手数料もですが、今夜の宿の為にどうにかお金を手に入れなければいけません。森を歩きながら採取した薬草類がどれくらいになるかですね。
今の鑑定では売値まではわかりませんから。
街並みは、月並みですが日本人のイメージする中世ヨーロッパに所々現代が混じった感じといったところです。要は近世+現代のちぐはぐな雰囲気という事ですね。
冒険者ギルドはすぐに見えて来ました。
なんというか、これもイメージ通りですね。正面に受付のような所があって、右手の一角が酒場になっています。ラノベだとこのパターンか役所のようなところが多いですが、私は酒場ありパターンの方が好きなので嬉しいです。
今はちょうど太陽が真上に来たくらいなのでギルド内に人は少ないです。せいぜい酒場で五、六人が騒いでるくらいでしょうか?
テンプレはありますかね?
まぁ来ても今の私の戦闘技術がどれほど通用するかわかりませんし、困りますけど。
とりあえず、『人族』っぽい受付嬢さんに話しかけましょう。綺麗というか、可愛いって感じですね。クラスに一人はいるってくらいです。

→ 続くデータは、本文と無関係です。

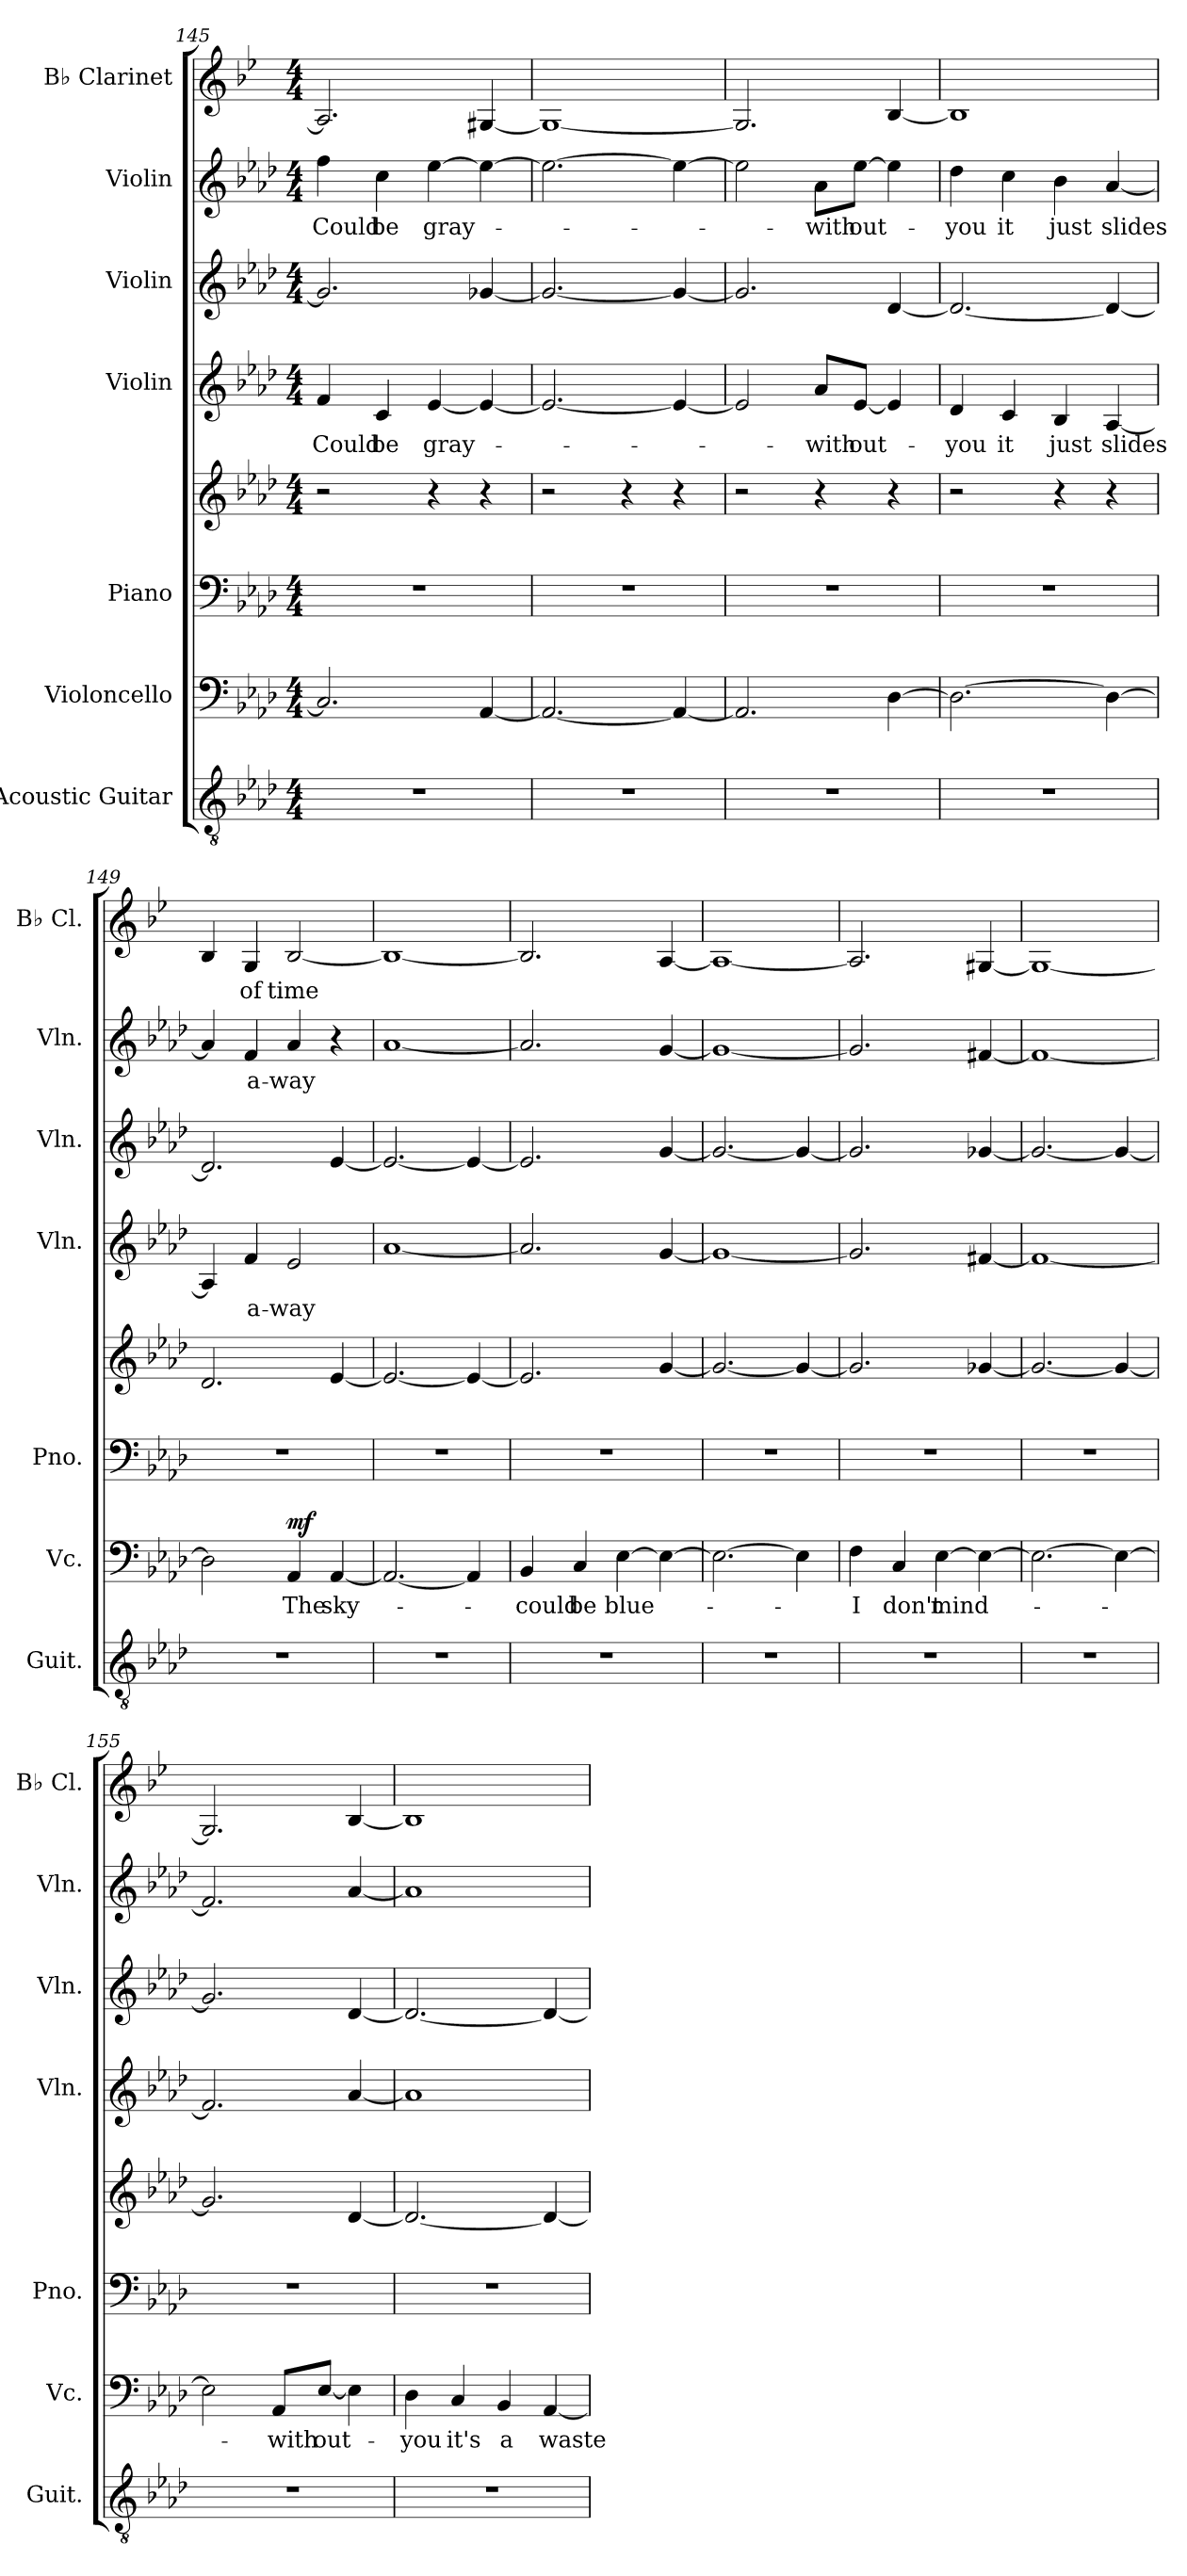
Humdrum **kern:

**kern	**kern	**text	**dynam	**kern	**kern	**kern	**text	**kern	**kern	**text	**kern	**text
*part7	*part6	*part6	*part6	*part5	*part5	*part4	*part4	*part3	*part2	*part2	*part1	*part1
*staff8	*staff7	*staff7	*staff7	*staff6	*staff5	*staff4	*staff4	*staff3	*staff2	*staff2	*staff1	*staff1
*I"Acoustic Guitar	*I"Violoncello	*	*	*I"Piano	*	*I"Violin	*	*I"Violin	*I"Violin	*	*I"B♭ Clarinet	*
*I'Guit.	*I'Vc.	*	*	*I'Pno.	*	*I'Vln.	*	*I'Vln.	*I'Vln.	*	*I'B♭ Cl.	*
*clefGv2	*clefF4	*	*	*clefF4	*clefG2	*clefG2	*	*clefG2	*clefG2	*	*clefG2	*
*	*	*	*	*	*	*	*	*	*	*	*ITrd1c2	*
*k[b-e-a-d-]	*k[b-e-a-d-]	*	*	*k[b-e-a-d-]	*k[b-e-a-d-]	*k[b-e-a-d-]	*	*k[b-e-a-d-]	*k[b-e-a-d-]	*	*k[b-e-a-d-]	*
*M4/4	*M4/4	*	*	*M4/4	*M4/4	*M4/4	*	*M4/4	*M4/4	*	*M4/4	*
=145	=145	=145	=145	=145	=145	=145	=145	=145	=145	=145	=145	=145
!	!	!	!	!	!	!	!LO:LY:b	!	!	!LO:LY:b	!	!
1r	2.C/]	.	.	1r	2r	4f/	-Could	2.g/]	4ff\	-Could	2.G/]	.
!	!	!	!	!	!	!	!LO:LY:b	!	!	!LO:LY:b	!	!
.	.	.	.	.	.	4c/	be	.	4cc\	be	.	.
!	!	!	!	!	!	!	!LO:LY:b	!	!	!LO:LY:b	!	!
.	.	.	.	.	4r	[4e-/	gray-	.	[4ee-\	gray-	.	.
.	[4AA-/	.	.	.	4r	4e-/_	.	[4g-X/	4ee-\_	.	[4F#X/	.
=146	=146	=146	=146	=146	=146	=146	=146	=146	=146	=146	=146	=146
1r	2.AA-/_	.	.	1r	2r	2.e-/_	.	2.g-/_	2.ee-\_	.	1F#_	.
.	.	.	.	.	4r	.	.	.	.	.	.	.
.	4AA-/_	.	.	.	4r	4e-/_	.	4g-/_	4ee-\_	.	.	.
!!LO:PB:g=z
=147	=147	=147	=147	=147	=147	=147	=147	=147	=147	=147	=147	=147
1r	2.AA-/]	.	.	1r	2r	2e-/]	.	2.g-/]	2ee-\]	.	2.F#/]	.
!	!	!	!	!	!	!	!LO:LY:b	!	!	!LO:LY:b	!	!
.	.	.	.	.	4r	8a-/L	-with	.	8a-\L	-with	.	.
!	!	!	!	!	!	!	!LO:LY:b	!	!	!LO:LY:b	!	!
.	.	.	.	.	.	[8e-/J	out-	.	[8ee-\J	out-	.	.
.	[4D-\	.	.	.	4r	4e-/]	.	[4d-/	4ee-\]	.	[4A-/	.
=148	=148	=148	=148	=148	=148	=148	=148	=148	=148	=148	=148	=148
!	!	!	!	!	!	!	!LO:LY:b	!	!	!LO:LY:b	!	!
1r	2.D-\_	.	.	1r	2r	4d-/	-you	2.d-/_	4dd-\	-you	1A-]	.
!	!	!	!	!	!	!	!LO:LY:b	!	!	!LO:LY:b	!	!
.	.	.	.	.	.	4c/	it	.	4cc\	it	.	.
!	!	!	!	!	!	!	!LO:LY:b	!	!	!LO:LY:b	!	!
.	.	.	.	.	4r	4B-/	just	.	4b-\	just	.	.
!	!	!	!	!	!	!	!LO:LY:b	!	!	!LO:LY:b	!	!
.	4D-\_	.	.	.	4r	[4A-/	slides	4d-/_	[4a-/	slides	.	.
=149	=149	=149	=149	=149	=149	=149	=149	=149	=149	=149	=149	=149
1r	2D-\]	.	.	1r	2.d-/	4A-/]	.	2.d-/]	4a-/]	.	4A-/	.
!	!	!	!	!	!	!	!LO:LY:b	!	!	!LO:LY:b	!	!LO:LY:b
.	.	.	.	.	.	4f/	a-	.	4f/	a-	4F/	of
!	!	!LO:LY:b	!LO:DY:b	!	!	!	!LO:LY:b	!	!	!LO:LY:b	!	!LO:LY:b
.	4AA-/	The	mf	.	.	2e-/	-way	.	4a-/	-way	[2A-/	time
!	!	!LO:LY:b	!	!	!	!	!	!	!	!	!	!
.	[4AA-/	sky-	.	.	[4e-/	.	.	[4e-/	4r	.	.	.
=150	=150	=150	=150	=150	=150	=150	=150	=150	=150	=150	=150	=150
1r	2.AA-/_	.	.	1r	2.e-/_	[1a-	.	2.e-/_	[1a-	.	1A-_	.
.	4AA-/]	.	.	.	4e-/_	.	.	4e-/_	.	.	.	.
=151	=151	=151	=151	=151	=151	=151	=151	=151	=151	=151	=151	=151
!	!	!LO:LY:b	!	!	!	!	!	!	!	!	!	!
1r	4BB-/	-could	.	1r	2.e-/]	2.a-/]	.	2.e-/]	2.a-/]	.	2.A-/]	.
!	!	!LO:LY:b	!	!	!	!	!	!	!	!	!	!
.	4C/	be	.	.	.	.	.	.	.	.	.	.
!	!	!LO:LY:b	!	!	!	!	!	!	!	!	!	!
.	[4E-\	blue-	.	.	.	.	.	.	.	.	.	.
.	4E-\_	.	.	.	[4g/	[4g/	.	[4g/	[4g/	.	[4G/	.
=152	=152	=152	=152	=152	=152	=152	=152	=152	=152	=152	=152	=152
1r	2.E-\_	.	.	1r	2.g/_	1g_	.	2.g/_	1g_	.	1G_	.
.	4E-\]	.	.	.	4g/_	.	.	4g/_	.	.	.	.
!!LO:PB:g=z
=153	=153	=153	=153	=153	=153	=153	=153	=153	=153	=153	=153	=153
!	!	!LO:LY:b	!	!	!	!	!	!	!	!	!	!
1r	4F\	-I	.	1r	2.g/]	2.g/]	.	2.g/]	2.g/]	.	2.G/]	.
!	!	!LO:LY:b	!	!	!	!	!	!	!	!	!	!
.	4C/	don't	.	.	.	.	.	.	.	.	.	.
!	!	!LO:LY:b	!	!	!	!	!	!	!	!	!	!
.	[4E-\	mind-	.	.	.	.	.	.	.	.	.	.
.	4E-\_	.	.	.	[4g-X/	[4f#X/	.	[4g-X/	[4f#X/	.	[4F#X/	.
=154	=154	=154	=154	=154	=154	=154	=154	=154	=154	=154	=154	=154
1r	2.E-\_	.	.	1r	2.g-/_	1f#_	.	2.g-/_	1f#_	.	1F#_	.
.	4E-\_	.	.	.	4g-/_	.	.	4g-/_	.	.	.	.
=155	=155	=155	=155	=155	=155	=155	=155	=155	=155	=155	=155	=155
1r	2E-\]	.	.	1r	2.g-/]	2.f#/]	.	2.g-/]	2.f#/]	.	2.F#/]	.
!	!	!LO:LY:b	!	!	!	!	!	!	!	!	!	!
.	8AA-/L	-with	.	.	.	.	.	.	.	.	.	.
!	!	!LO:LY:b	!	!	!	!	!	!	!	!	!	!
.	[8E-/J	out-	.	.	.	.	.	.	.	.	.	.
.	4E-\]	.	.	.	[4d-/	[4a-/	.	[4d-/	[4a-/	.	[4A-/	.
=156	=156	=156	=156	=156	=156	=156	=156	=156	=156	=156	=156	=156
!	!	!LO:LY:b	!	!	!	!	!	!	!	!	!	!
1r	4D-\	-you	.	1r	2.d-/_	1a-]	.	2.d-/_	1a-]	.	1A-]	.
!	!	!LO:LY:b	!	!	!	!	!	!	!	!	!	!
.	4C/	it's	.	.	.	.	.	.	.	.	.	.
!	!	!LO:LY:b	!	!	!	!	!	!	!	!	!	!
.	4BB-/	a	.	.	.	.	.	.	.	.	.	.
!	!	!LO:LY:b	!	!	!	!	!	!	!	!	!	!
.	[4AA-/	waste	.	.	4d-/_	.	.	4d-/_	.	.	.	.
=	=	=	=	=	=	=	=	=	=	=	=	=
*-	*-	*-	*-	*-	*-	*-	*-	*-	*-	*-	*-	*-
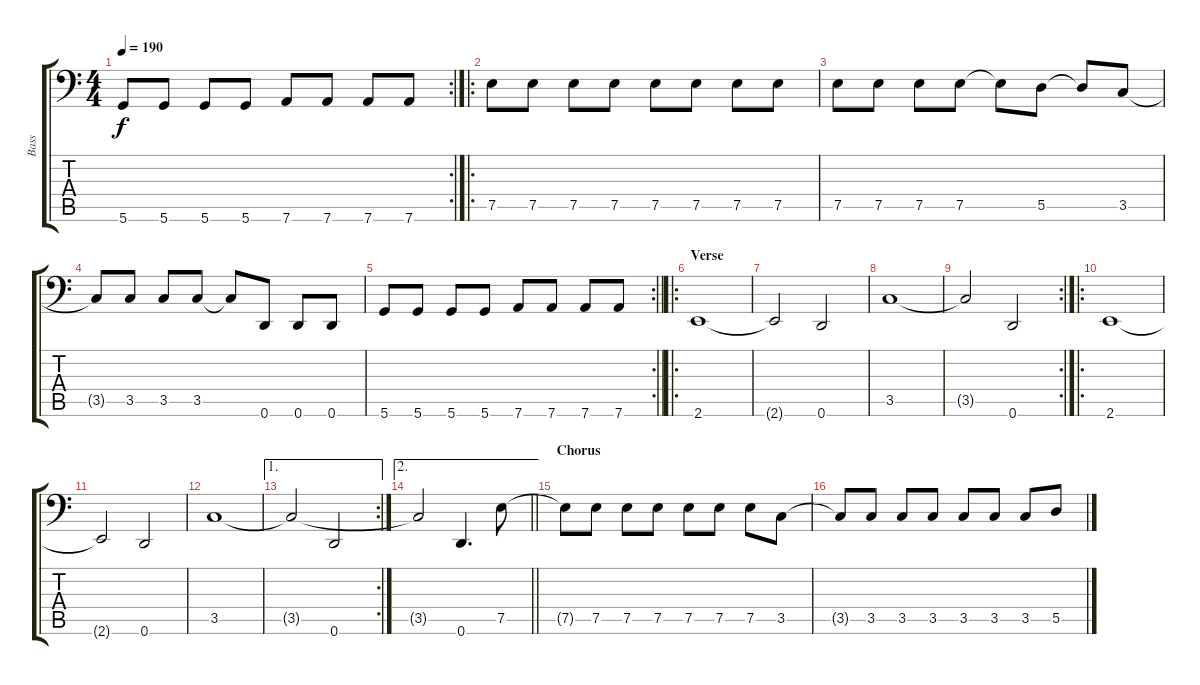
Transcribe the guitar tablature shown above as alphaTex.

\track ("Bass" "Bass") {instrument electricbasspick}
\staff {score tabs}
\tuning (E3 B2 G2 D2 A1 D1) {hide}
\rc 2
\ts (4 4)
\tempo 190
\clef f4
\ks c
5.6.8{dy f} 5.6.8 5.6.8 5.6.8 7.6.8 7.6.8 7.6.8 7.6.8 |
\ro
7.5.8 7.5.8 7.5.8 7.5.8 7.5.8 7.5.8 7.5.8 7.5.8 |
7.5.8 7.5.8 7.5.8 7.5.8 7.5{t}.8 5.5.8 5.5{t}.8 3.5.8 |
3.5{t}.8 3.5.8 3.5.8 3.5.8 3.5{t}.8 0.6.8 0.6.8 0.6.8 |
\rc 2
\barLineRight lightlight
5.6.8 5.6.8 5.6.8 5.6.8 7.6.8 7.6.8 7.6.8 7.6.8 |
\ro
\section ("" "Verse")
2.6.1 |
2.6{t}.2 0.6.2 |
3.5.1 |
\rc 2
3.5{t}.2 0.6.2 |
\ro
2.6.1 |
2.6{t}.2 0.6.2 |
3.5.1 |
\ae 1
\rc 2
3.5{t}.2 0.6.2 |
\ae 2
\barLineRight lightlight
3.5{t}.2 0.6.4{d} 7.5.8 |
\section ("" "Chorus")
7.5{t}.8 7.5.8 7.5.8 7.5.8 7.5.8 7.5.8 7.5.8 3.5.8 |
3.5{t}.8 3.5.8 3.5.8 3.5.8 3.5.8 3.5.8 3.5.8 5.5.8
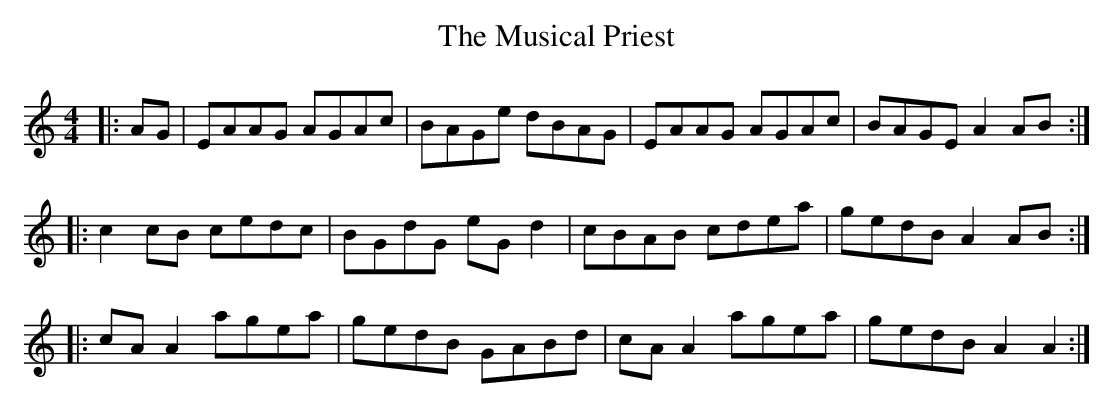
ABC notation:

X:1
T: The Musical Priest
M: 4/4
L: 1/8
K: Amin
|:AG|EAAG AGAc|BAGe dBAG|EAAG AGAc|BAGE A2 AB:|
|:c2 cB cedc|BGdG eG d2|cBAB cdea|gedB A2 AB:|
|:cA A2 agea|gedB GABd|cA A2 agea|gedB A2 A2:|
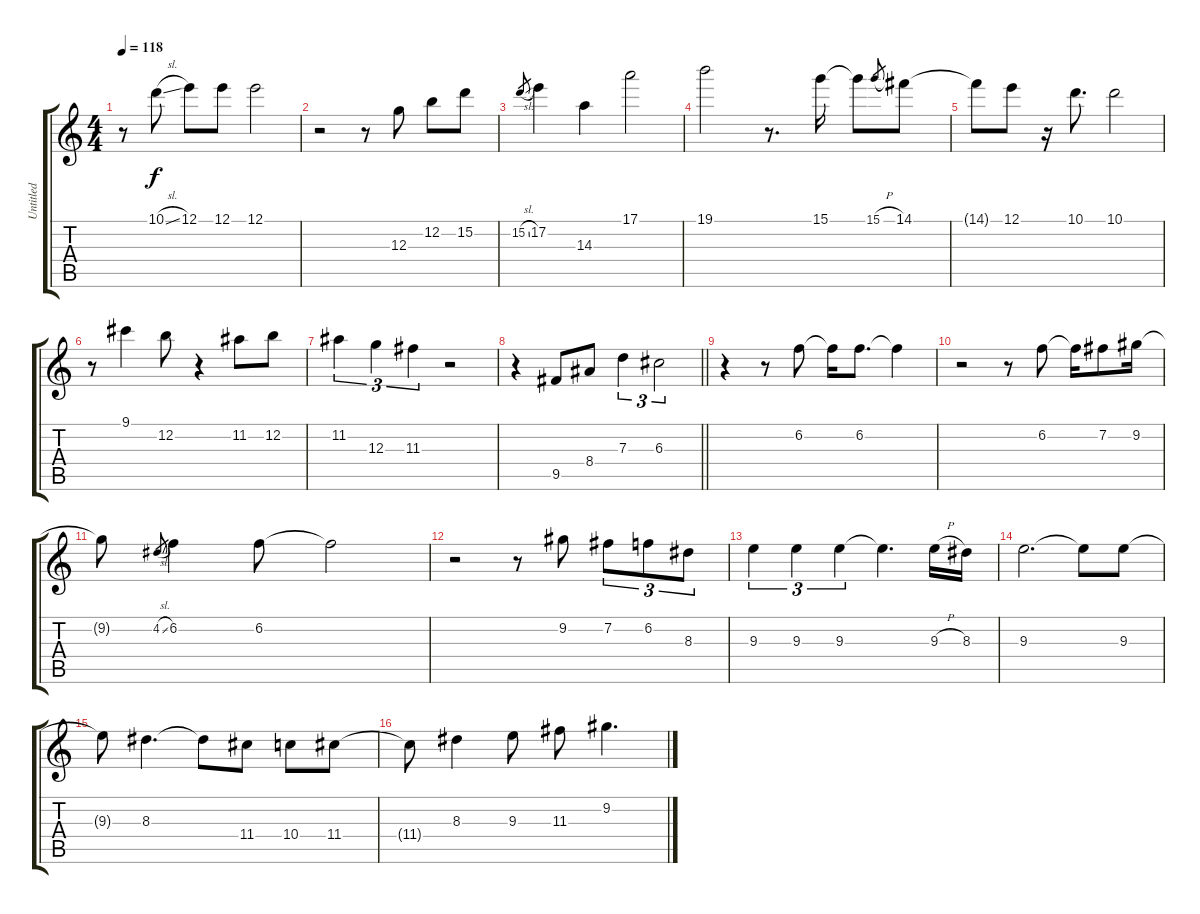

近づいていくと、一瞬何やら驚いた顔をしたように見えました。気のせいですかね?
「すみません、ギルドに登録したいのですが。」
「登録ですね。それではこちらに必要事項の記入をお願いします。書きたくないことは書かれなくてもかまいませんが、太枠だけは必ずおねがいします」
そういって、受付嬢さんは紙とペンを差し出されます。
あぁよかった。文字はよめる。日本語に聞こえるのに口の形が合わないので、少し不安だったんですよね。<言語適正>は文字にも対応しているようでありがたいです。管理者に感謝ですね。本当に。
太枠は登録名、登録経験の有無ですか。他は得意な戦闘方法、使用魔法属性や使用武器、種族に出身、年齢、その他特技です。
登録経験はもちろんありません。使用魔法属性はスルー。使用武器もまだ決めていないのでスルー。出身も、まさか異世界とか日本とかなんて書けません。スルーで。
種族は書いておきましょうか。
年齢は書きません。万が一やらかした時があれば、きっと勘違いしてくれるでしょう。
特技の欄に<鑑定>と<ストレージ>を書いておきます。<鑑定眼>は警戒されることもあるらしいので。<魔力視>はほとんど知られていないため書きません。
そして、名前、ですか。はい、忘れてました。
……ふむ、早く書かなければ怪しまれます。
……この髪からつけますか。
時々青っぽく見える銀髪ですから……
あれ、いえ、あれと………
……よし、決めました。今から私は『アルジュエロ』です!
とりあえず、紙を渡しましょうか。